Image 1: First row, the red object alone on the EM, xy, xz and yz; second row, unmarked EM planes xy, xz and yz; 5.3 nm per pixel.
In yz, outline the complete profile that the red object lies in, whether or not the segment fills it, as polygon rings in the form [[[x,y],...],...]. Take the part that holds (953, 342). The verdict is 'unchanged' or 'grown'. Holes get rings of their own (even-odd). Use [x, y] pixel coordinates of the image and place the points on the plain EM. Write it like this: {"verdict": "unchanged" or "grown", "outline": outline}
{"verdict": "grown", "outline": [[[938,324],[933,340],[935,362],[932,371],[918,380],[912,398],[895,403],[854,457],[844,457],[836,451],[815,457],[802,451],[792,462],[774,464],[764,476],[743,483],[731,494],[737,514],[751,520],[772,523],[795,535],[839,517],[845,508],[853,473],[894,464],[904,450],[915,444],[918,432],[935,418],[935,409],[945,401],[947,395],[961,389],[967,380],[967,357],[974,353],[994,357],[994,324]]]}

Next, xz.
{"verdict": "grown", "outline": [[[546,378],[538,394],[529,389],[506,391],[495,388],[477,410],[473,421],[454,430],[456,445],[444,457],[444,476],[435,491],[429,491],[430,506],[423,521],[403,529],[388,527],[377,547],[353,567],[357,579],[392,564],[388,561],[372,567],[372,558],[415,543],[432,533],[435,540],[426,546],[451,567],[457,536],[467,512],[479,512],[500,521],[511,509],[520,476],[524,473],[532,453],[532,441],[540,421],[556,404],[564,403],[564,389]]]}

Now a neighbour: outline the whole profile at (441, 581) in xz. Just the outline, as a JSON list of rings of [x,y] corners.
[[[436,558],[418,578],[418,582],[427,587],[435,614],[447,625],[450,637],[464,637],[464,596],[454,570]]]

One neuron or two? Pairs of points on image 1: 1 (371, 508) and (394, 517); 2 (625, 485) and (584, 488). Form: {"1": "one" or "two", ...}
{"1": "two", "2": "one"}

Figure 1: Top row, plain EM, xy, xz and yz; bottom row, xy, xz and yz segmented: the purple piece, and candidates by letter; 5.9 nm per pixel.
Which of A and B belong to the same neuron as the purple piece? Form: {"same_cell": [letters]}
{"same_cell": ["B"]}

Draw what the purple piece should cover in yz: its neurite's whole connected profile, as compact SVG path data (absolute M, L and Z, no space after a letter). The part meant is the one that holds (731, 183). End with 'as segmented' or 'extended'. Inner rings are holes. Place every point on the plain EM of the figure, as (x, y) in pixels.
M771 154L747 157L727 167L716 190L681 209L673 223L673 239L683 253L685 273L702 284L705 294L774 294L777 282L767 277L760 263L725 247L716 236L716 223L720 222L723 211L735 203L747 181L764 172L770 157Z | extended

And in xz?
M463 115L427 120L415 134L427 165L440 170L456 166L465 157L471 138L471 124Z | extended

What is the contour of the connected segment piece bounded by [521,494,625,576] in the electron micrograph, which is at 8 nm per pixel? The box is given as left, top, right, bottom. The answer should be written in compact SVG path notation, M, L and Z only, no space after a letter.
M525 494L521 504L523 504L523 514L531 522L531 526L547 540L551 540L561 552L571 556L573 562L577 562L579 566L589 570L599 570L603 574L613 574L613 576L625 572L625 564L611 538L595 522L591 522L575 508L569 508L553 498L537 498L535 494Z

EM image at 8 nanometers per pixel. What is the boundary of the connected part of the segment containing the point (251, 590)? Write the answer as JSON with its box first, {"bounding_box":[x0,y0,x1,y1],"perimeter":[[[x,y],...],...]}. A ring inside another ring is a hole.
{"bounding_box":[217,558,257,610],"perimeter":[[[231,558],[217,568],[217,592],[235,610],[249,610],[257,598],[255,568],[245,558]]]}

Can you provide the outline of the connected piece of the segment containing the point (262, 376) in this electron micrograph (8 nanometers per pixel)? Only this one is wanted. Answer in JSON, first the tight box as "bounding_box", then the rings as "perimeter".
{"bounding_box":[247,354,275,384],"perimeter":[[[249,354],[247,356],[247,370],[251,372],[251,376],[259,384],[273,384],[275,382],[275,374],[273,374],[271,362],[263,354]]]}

Exercise aim: Emit the full listing verbatim.

Exercise result:
Image 1: First row, the red object alone on the EM, xy, xz and yz; second row, unmarked EM planes xy, xz and yz; 5.3 nm per pixel.
In yz, outline the complete profile that the red object lies in, whether or not the segment fills it, as polygon rings in the form [[[x,y],...],...]. Take the part that holds (953, 342). The verdict is 'unchanged' or 'grown'. Holes get rings of their own (even-odd). Use [x, y] pixel coordinates of the image and place the points on the plain EM. Write it like this: {"verdict": "unchanged" or "grown", "outline": outline}
{"verdict": "grown", "outline": [[[938,324],[933,340],[935,362],[932,371],[918,380],[912,398],[895,403],[854,457],[844,457],[836,451],[815,457],[802,451],[792,462],[774,464],[764,476],[743,483],[731,494],[737,514],[751,520],[772,523],[795,535],[839,517],[845,508],[853,473],[894,464],[904,450],[915,444],[918,432],[935,418],[935,409],[945,401],[947,395],[961,389],[967,380],[967,357],[974,353],[994,357],[994,324]]]}

Next, xz.
{"verdict": "grown", "outline": [[[546,378],[538,394],[529,389],[506,391],[495,388],[477,410],[473,421],[454,430],[456,445],[444,457],[444,476],[435,491],[429,491],[430,506],[423,521],[403,529],[388,527],[377,547],[353,567],[357,579],[392,564],[388,561],[372,567],[372,558],[415,543],[432,533],[435,540],[426,546],[451,567],[457,536],[467,512],[479,512],[500,521],[511,509],[520,476],[524,473],[532,453],[532,441],[540,421],[556,404],[564,403],[564,389]]]}

Now a neighbour: outline the whole profile at (441, 581) in xz. Just the outline, as a JSON list of rings of [x,y] corners.
[[[436,558],[418,578],[418,582],[427,587],[435,614],[447,625],[450,637],[464,637],[464,596],[454,570]]]

One neuron or two? Pairs of points on image 1: 1 (371, 508) and (394, 517); 2 (625, 485) and (584, 488). Form: {"1": "one" or "two", ...}
{"1": "two", "2": "one"}

Figure 1: Top row, plain EM, xy, xz and yz; bottom row, xy, xz and yz segmented: the purple piece, and candidates by letter; 5.9 nm per pixel.
Which of A and B belong to the same neuron as the purple piece? Form: {"same_cell": [letters]}
{"same_cell": ["B"]}

Draw what the purple piece should cover in yz: its neurite's whole connected profile, as compact SVG path data (absolute M, L and Z, no space after a letter). The part meant is the one that holds (731, 183). End with 'as segmented' or 'extended'. Inner rings are holes. Place every point on the plain EM of the figure, as (x, y) in pixels.
M771 154L747 157L727 167L716 190L681 209L673 223L673 239L683 253L685 273L702 284L705 294L774 294L777 282L767 277L760 263L725 247L716 236L716 223L720 222L723 211L735 203L747 181L764 172L770 157Z | extended

And in xz?
M463 115L427 120L415 134L427 165L440 170L456 166L465 157L471 138L471 124Z | extended

What is the contour of the connected segment piece bounded by [521,494,625,576] in the electron micrograph, which is at 8 nm per pixel? The box is given as left, top, right, bottom. The answer should be written in compact SVG path notation, M, L and Z only, no space after a letter.
M525 494L521 504L523 504L523 514L531 522L531 526L547 540L551 540L561 552L571 556L573 562L577 562L579 566L589 570L599 570L603 574L613 574L613 576L625 572L625 564L611 538L595 522L591 522L575 508L569 508L553 498L537 498L535 494Z

EM image at 8 nanometers per pixel. What is the boundary of the connected part of the segment containing the point (251, 590)? Write the answer as JSON with its box first, {"bounding_box":[x0,y0,x1,y1],"perimeter":[[[x,y],...],...]}. A ring inside another ring is a hole.
{"bounding_box":[217,558,257,610],"perimeter":[[[231,558],[217,568],[217,592],[235,610],[249,610],[257,598],[255,568],[245,558]]]}

Can you provide the outline of the connected piece of the segment containing the point (262, 376) in this electron micrograph (8 nanometers per pixel)? Only this one is wanted. Answer in JSON, first the tight box as "bounding_box", then the rings as "perimeter".
{"bounding_box":[247,354,275,384],"perimeter":[[[249,354],[247,356],[247,370],[251,372],[251,376],[259,384],[273,384],[275,382],[275,374],[273,374],[271,362],[263,354]]]}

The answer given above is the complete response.